590 F. Supp. 38 | N.D. Ill. | 1984

MEMORANDUM OPINION AND ORDER

SHADUR, District Judge.

Plaintiffs have previously suggested the death of defendant J.S. Pieronett and moved that the personal representative of his estate be substituted as defendant in his place. Because no personal representative had then been appointed, on June 7, 1983 this Court entered and continued the motion for substitution generally.

On December 27, 1983 plaintiffs filed “Suggestions for Substitution of Defendants,” advising that no estate had been opened for Mr. Pieronett and suggesting that this Court name the State’s Attorney of DuPage County as special administrator in accordance with Ill.Rev.Stat. ch. 110, ¶ 2-1008(b) (“Paragraph 2-1008(b)”). This Court expressed serious reservations about its power in that respect and invited the parties to submit authorities dealing with the issue.

In response plaintiffs have cited Nichols v. Marshall, 491 F.2d 177 (10th Cir.1974) and Leick v. Phelan, 367 F.Supp. 824 (N.D. Ill.1973). Neither does the job for them:

1. All Nichols teaches is that “a federal district court in a diversity case [generally] has the same jurisdiction as does the state court of general jurisdiction in the state where the federal district court is sitting” (491 F.2d at 180). But the personal representative in Nichols had already been appointed by the *39appropriate probate court (the state court), so there was no hint the federal court would have power to make that appointment. On the contrary, the implications of the opinion — referring as it does to appointments in Kansas probate proceedings, id. at 180, 182 — are to the contrary.
2. As for Leick, Judge Bauer proceeded to construe the predecessor of Section 2-1008(b) and held it did not apply to the situation confronting him. Plainly his attention was not addressed to the jurisdictional question posed by this Court.

It must be remembered that though state law provides the substantive rules of decision in diversity actions, matters of procedure — of practice — are determined under federal law. Hanna v. Plumer, 380 U.S. 460, 85 S.Ct. 1136, 14 L.Ed.2d 8 (1965). Any provision deriving from a state’s Code of Civil Procedure (the title of Chapter 110 of the Illinois statutes) starts out at least inherently suspect as a putative source of power for a federal court.

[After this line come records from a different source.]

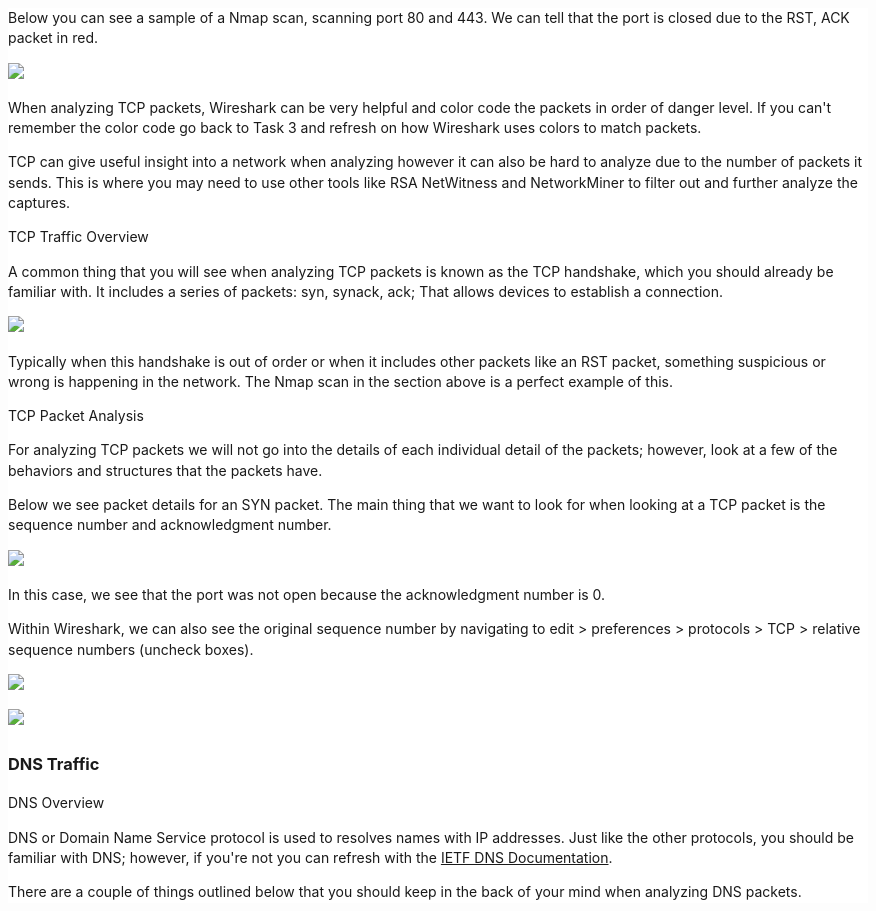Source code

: Below you can see a sample of a Nmap scan, scanning port 80 and 443. We can tell that the port is closed due to the RST, ACK packet in red.

![](https://assets.tryhackme.com/additional/wireshark101/25.png)

When analyzing TCP packets, Wireshark can be very helpful and color code the packets in order of danger level. If you can't remember the color code go back to Task 3 and refresh on how Wireshark uses colors to match packets.  

TCP can give useful insight into a network when analyzing however it can also be hard to analyze due to the number of packets it sends. This is where you may need to use other tools like RSA NetWitness and NetworkMiner to filter out and further analyze the captures.

  

TCP Traffic Overview

A common thing that you will see when analyzing TCP packets is known as the TCP handshake, which you should already be familiar with. It includes a series of packets: syn, synack, ack; That allows devices to establish a connection.

![](https://assets.tryhackme.com/additional/wireshark101/26.png)

Typically when this handshake is out of order or when it includes other packets like an RST packet, something suspicious or wrong is happening in the network. The Nmap scan in the section above is a perfect example of this.

  

TCP Packet Analysis

For analyzing TCP packets we will not go into the details of each individual detail of the packets; however, look at a few of the behaviors and structures that the packets have. 

Below we see packet details for an SYN packet. The main thing that we want to look for when looking at a TCP packet is the sequence number and acknowledgment number.

![](https://assets.tryhackme.com/additional/wireshark101/27.png)

In this case, we see that the port was not open because the acknowledgment number is 0. 

Within Wireshark, we can also see the original sequence number by navigating to edit > preferences > protocols > TCP > relative sequence numbers (uncheck boxes).

![](https://assets.tryhackme.com/additional/wireshark101/28.png)

![](https://assets.tryhackme.com/additional/wireshark101/29.png)

### DNS Traffic

DNS Overview

DNS or Domain Name Service protocol is used to resolves names with IP addresses. Just like the other protocols, you should be familiar with DNS; however, if you're not you can refresh with the [IETF DNS Documentation](https://www.ietf.org/rfc/rfc1035.txt). 

There are a couple of things outlined below that you should keep in the back of your mind when analyzing DNS packets.

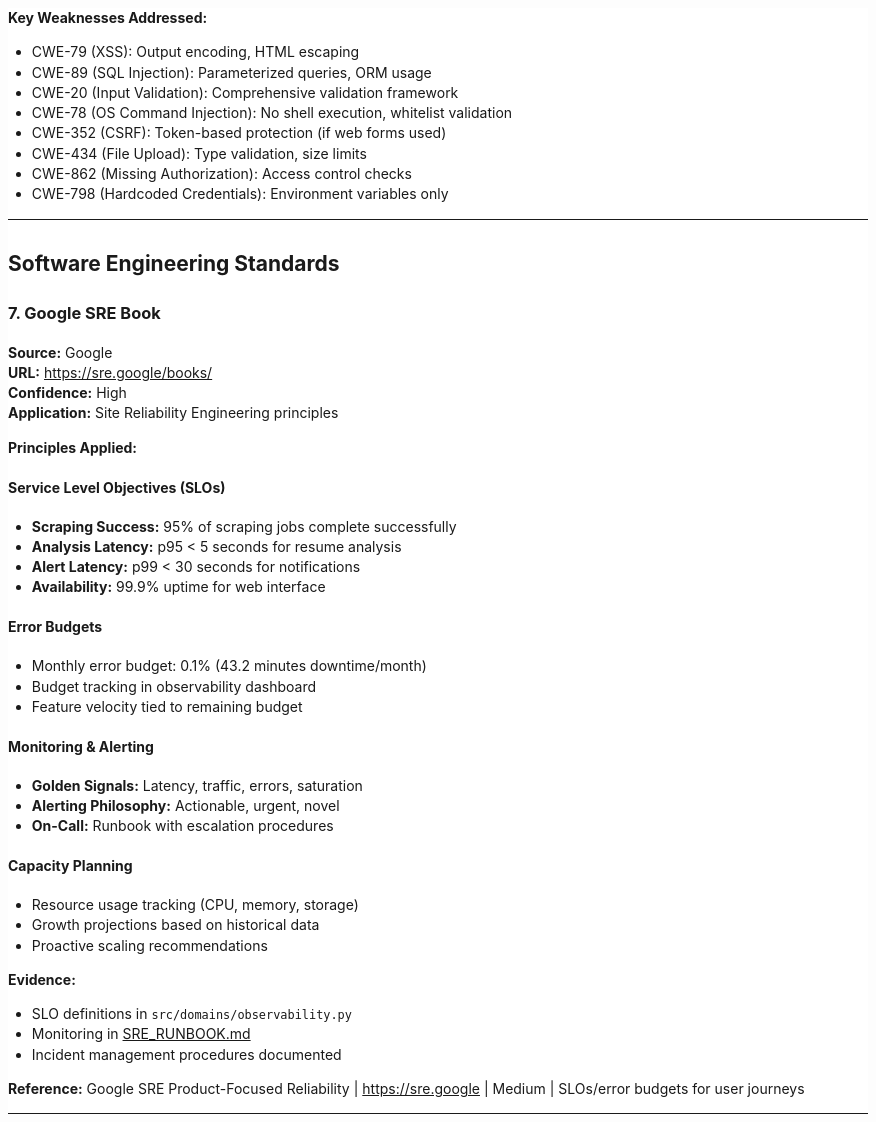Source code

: **Key Weaknesses Addressed:**
- CWE-79 (XSS): Output encoding, HTML escaping
- CWE-89 (SQL Injection): Parameterized queries, ORM usage
- CWE-20 (Input Validation): Comprehensive validation framework
- CWE-78 (OS Command Injection): No shell execution, whitelist validation
- CWE-352 (CSRF): Token-based protection (if web forms used)
- CWE-434 (File Upload): Type validation, size limits
- CWE-862 (Missing Authorization): Access control checks
- CWE-798 (Hardcoded Credentials): Environment variables only

---

## Software Engineering Standards

### 7. Google SRE Book

**Source:** Google  
**URL:** https://sre.google/books/  
**Confidence:** High  
**Application:** Site Reliability Engineering principles

**Principles Applied:**

#### Service Level Objectives (SLOs)
- **Scraping Success:** 95% of scraping jobs complete successfully
- **Analysis Latency:** p95 < 5 seconds for resume analysis
- **Alert Latency:** p99 < 30 seconds for notifications
- **Availability:** 99.9% uptime for web interface

#### Error Budgets
- Monthly error budget: 0.1% (43.2 minutes downtime/month)
- Budget tracking in observability dashboard
- Feature velocity tied to remaining budget

#### Monitoring & Alerting
- **Golden Signals:** Latency, traffic, errors, saturation
- **Alerting Philosophy:** Actionable, urgent, novel
- **On-Call:** Runbook with escalation procedures

#### Capacity Planning
- Resource usage tracking (CPU, memory, storage)
- Growth projections based on historical data
- Proactive scaling recommendations

**Evidence:**
- SLO definitions in `src/domains/observability.py`
- Monitoring in [SRE_RUNBOOK.md](SRE_RUNBOOK.md)
- Incident management procedures documented

**Reference:** Google SRE Product-Focused Reliability | https://sre.google | Medium | SLOs/error budgets for user journeys

---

At least two factors deepen that inherent suspicion:

1. Paragraph 2-1008(b) itself requires “the court” (and of course that obviously speaks of an Illinois state court) to serve “such notice to the party’s heirs, legatees or devisees as the court directs,” and then provides the same court “without opening of an estate, may appoint a special administrator for the deceased party for the purpose of prosecuting or defending the action.” That substitution for formal probate proceedings nonetheless partakes of a probate-type power (involving ascertainment of heirs, legatees or devisees and appointment of. the personal representative, all as only a probate court may normally do). It is of course well known that probate-type proceedings are a specific historic (albeit judge-created) exception to federal courts’ diversity jurisdiction. Markham v. Allen, 326 U.S. 490, 494, 66 S.Ct. 296, 298, 90 L.Ed. 256 (1946); Rice v. Rice Foundation, 610 F.2d 471, 474-75 (7th Cir.1979); see also Dragan v. Miller, 679 F.2d 712, 713 (7th Cir,1982).
2. Fed.R.Civ.P. (“Rule”) 17 controls the procedure and practice as to parties in the federal courts. Under Rule 17(b), capacity of someone “acting in a representative capacity” is dealt with — but only Rule 17(c) specifically authorizes the federal court to appoint a personal representative — and that is specifically limited to appointment of guardians ad litem for infants or incompetents. By negative implication no such power exists to appoint a personal representative in the case of a decedent.

Thus nothing submitted to this Court supports its power to take the action requested by plaintiffs.

Accordingly plaintiffs’ motion is denied. This should not be viewed as a final, with-prejudice rejection. It is rather that under the circumstances the burden of persuasion is on plaintiffs, and they simply have not met it by what they have tendered (nor has this Court’s own research, though admittedly limited, uncovered anything supportive).